郭骑云驱车抵达了约定好的地点好,只见丁三一人等在那里,郭骑云才将车停下,丁三便拉开后门径直上车。
上车后丁三快速说:“郭长官,去八里庙——那里有兄弟接应您,到时候您换车,这车交给我处理。”
郭骑云微微点头,不着痕迹的从后视镜里看了眼丁三——丁三做的地方很“巧”,就在驾驶位的后面。
真……巧啊!
这一刻的郭骑云,算是彻底死心了。
汽车行驶途中,丁三突然鼻子一动:“郭长官,车里怎么有香水味?”
郭骑云不动声色:
“故意喷的。

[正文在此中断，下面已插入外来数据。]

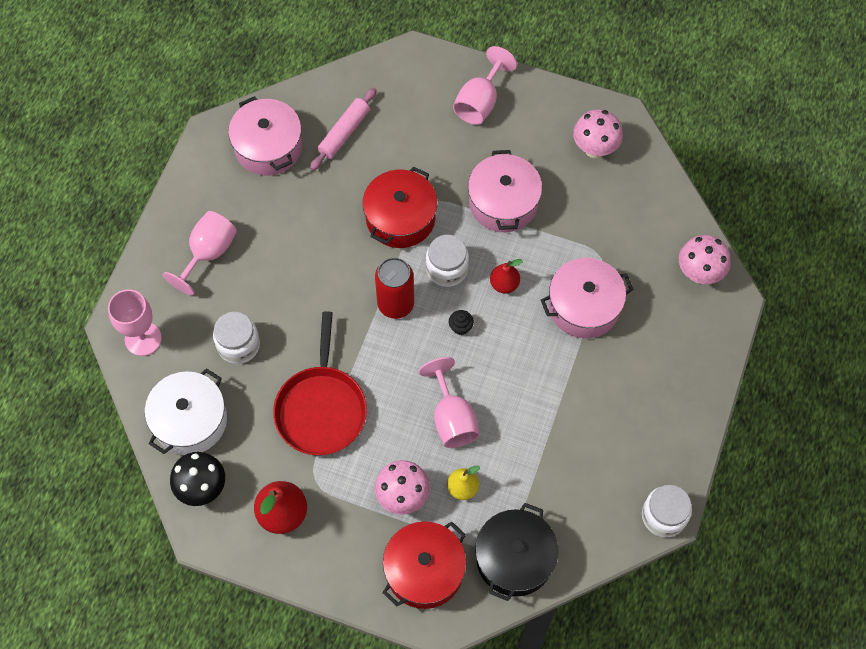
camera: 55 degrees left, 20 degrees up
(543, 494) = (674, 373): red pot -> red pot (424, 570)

”
“那就好。”丁三这才释然,这位郭长官,不显山不漏水,但跟着处座走南闯北,经验丰富着呢!
两人有一搭没一搭的聊着,就在聊的正欢的时候,丁三悄然掏出钢丝,喊了一句快刹车,待汽车刚停便突兀的上前,将钢丝套在了郭骑云的颈部,随后狠狠的往后拉。
郭骑云认命的闭眼,可下一秒,清脆的枪响响起,一个豆大的血洞出现在了丁三的后脑勺。
李小凤!
藏身于后备箱的李小凤!
郭骑云深呼吸一口气,转头看着倒在座位上的丁三,叹了口气,对未婚妻说道:
“这家伙,是死有余辜——之前误杀了一个衙内,被处、被王天风保下,为了报答王天风,他什么脏活都干,杀了不少人,牵连的无辜者也多,你算是为那些冤死之人报仇了。”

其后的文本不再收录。